Estoy aquí. Estoy de verdad en Los Ángeles. Después de años soñando con este momento, está sucediendo. Y es mejor incluso de lo que imaginaba, porque esta vez es real. El sol me quema la piel pálida, los olores a café recién hecho y a tubo de escape llenan el aire. Y yo me echo la bronca por pensar que mi camisa de leñador favorita era adecuada para este calor. Pero no pasa nada, porque lo he conseguido.
Abro Google Maps en el móvil y echo un vistazo a los nombres de las calles. He mirado el mapa de West Hollywood tantas veces en los últimos meses que probablemente podría encontrar la calle de Parker en sueños, pero mi lado controlador ha de tener el mapa a mano, por si acaso.
—Vale —me digo en voz baja—. Estoy en Santa Monica Boulevard. Perfecto.
Comienzo a caminar, arrastrando la maleta con una rueda rota detrás de mí. Es domingo por la mañana y el ambiente es relajado. Gente con tatuajes, camisas estampadas y gafas de sol inmensas toma cócteles en las terrazas de moda. Los vecinos del barrio pasean por las aceras y yo les sonrío a sus perros. Los bares están pintados de color turquesa y amarillo limón, y hay tantos grafitis impresionantes que no sé cuál de ellos subir antes a Instagram.
Ahora entiendo por qué Parker, mi primo, adora este barrio. Sus letreros de neón vintage al estilo del Hollywood clásico y su orgullosa comunidad LGBT le van al pelo. En comparación con Westmill, nuestro sombrío municipio de Washington, es como estar en otro planeta.
Es pensar en mi casa y recibir un mensaje de mi madre:
Mamá: has llegado ya? Dime que estás bien bsss
Ya responderé más tarde. Hay demasiadas cosas a mi alrededor que no quiero perderme y, si soy sincera, lo último que quiero ahora mismo es pensar en casa.
Ese pueblo me estaba ahogando. Se me hacía más y más pequeño, como las paredes del compactador de basura de la Estrella de la Muerte. Logré irme justo antes de que el peso de la más vulgar normalidad y conformidad me aplastara. Estar aquí es como poder respirar después de haber contenido el aliento toda mi vida. Soy libre. Libre para ser justo la persona que siempre quise ser.
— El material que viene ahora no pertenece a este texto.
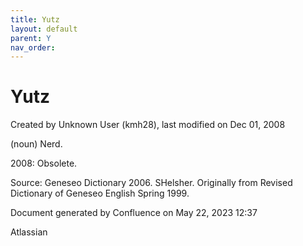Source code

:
 ```yaml
---
title: Yutz
layout: default
parent: Y
nav_order:
---
```


# Yutz

Created by  Unknown User (kmh28), last modified on Dec 01, 2008

(noun) Nerd.

2008: Obsolete.

Source: Geneseo Dictionary 2006. SHelsher. Originally from Revised Dictionary of Geneseo English Spring 1999. 

Document generated by Confluence on May 22, 2023 12:37

Atlassian
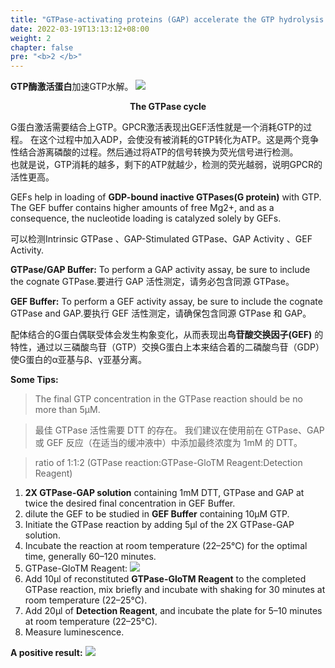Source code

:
 ```yaml
---
title: "GTPase-activating proteins (GAP) accelerate the GTP hydrolysis mediated by GTPases"
date: 2022-03-19T13:13:12+08:00
weight: 2
chapter: false
pre: "<b>2 </b>"
---
```


**GTP酶激活蛋白**加速GTP水解。
![](https://gitee.com/Serenata/picture/raw/master/images/20220322215525.png)
**<center>The GTPase cycle</center>**


G蛋白激活需要结合上GTP。GPCR激活表现出GEF活性就是一个消耗GTP的过程。
在这个过程中加入ADP，会使没有被消耗的GTP转化为ATP。这是两个竞争性结合游离磷酸的过程。然后通过将ATP的信号转换为荧光信号进行检测。       
也就是说，GTP消耗的越多，剩下的ATP就越少，检测的荧光越弱，说明GPCR的活性更高。    

GEFs help in loading of **GDP-bound inactive GTPases(G protein)** with GTP. The GEF buffer contains higher amounts of free Mg2+, and as a consequence, the nucleotide loading is catalyzed solely by GEFs.


可以检测Intrinsic GTPase 、GAP-Stimulated GTPase、GAP Activity 、GEF Activity.


**GTPase/GAP Buffer:** To perform a GAP activity assay, be sure to include the cognate GTPase.要进行 GAP 活性测定，请务必包含同源 GTPase。

**GEF Buffer:** To perform a GEF activity assay, be sure to include the cognate GTPase and GAP.要执行 GEF 活性测定，请确保包含同源 GTPase 和 GAP。

配体结合的G蛋白偶联受体会发生构象变化，从而表现出**鸟苷酸交换因子(GEF)** 的特性，通过以三磷酸鸟苷（GTP）交换G蛋白上本来结合着的二磷酸鸟苷（GDP）使G蛋白的α亚基与β、γ亚基分离。

**Some Tips:**

> The final GTP concentration in the GTPase reaction should be no more than 5μM.

> 最佳 GTPase 活性需要 DTT 的存在。 我们建议在使用前在 GTPase、GAP 或 GEF 反应（在适当的缓冲液中）中添加最终浓度为 1mM 的 DTT。

> ratio of 1:1:2 (GTPase reaction:GTPase-GloTM Reagent:Detection Reagent) 


1. **2X GTPase-GAP solution** containing 1mM DTT, GTPase and GAP at twice the desired final concentration in GEF Buffer.
1. dilute the GEF to be studied in **GEF Buffer** containing 10μM GTP.
1. Initiate the GTPase reaction by adding 5μl of the 2X GTPase-GAP solution.
1. Incubate the reaction at room temperature (22–25°C) for the optimal time, generally 60–120 minutes.
1. GTPase-GloTM Reagent: ![](https://gitee.com/Serenata/picture/raw/master/images/20220322223619.png)
1. Add 10μl of reconstituted **GTPase-GloTM Reagent** to the completed GTPase reaction, mix briefly and incubate with shaking for 30 minutes at room temperature (22–25°C).
1. Add 20μl of **Detection Reagent**, and incubate the plate for 5–10 minutes at room temperature (22–25°C).
1. Measure luminescence.

**A positive result:**
![](https://gitee.com/Serenata/picture/raw/master/images/20220322224652.png)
Mientras espero frente al famoso paso de cebra pintado como un arcoíris, arqueo la espalda para estirar los músculos, que todavía están agarrotados después de tirarme dieciocho horas en el autocar. Si estuviera en cualquier otro lugar, intentaría buscar un sitio para ducharme, echar una siesta y recuperarme del viaje, pero aquí no. Lo único que quiero es dejar la maleta y empezar a explorar esta ciudad. El aire huele a posibilidades infinitas, tantas que me emocionan.
Aquí es donde se junta para hacer su magia la gente que adora crear mundos ficticios tanto como yo. Las estrellas más icónicas del mundo nacieron aquí. Mis héroes caminaron por estas calles.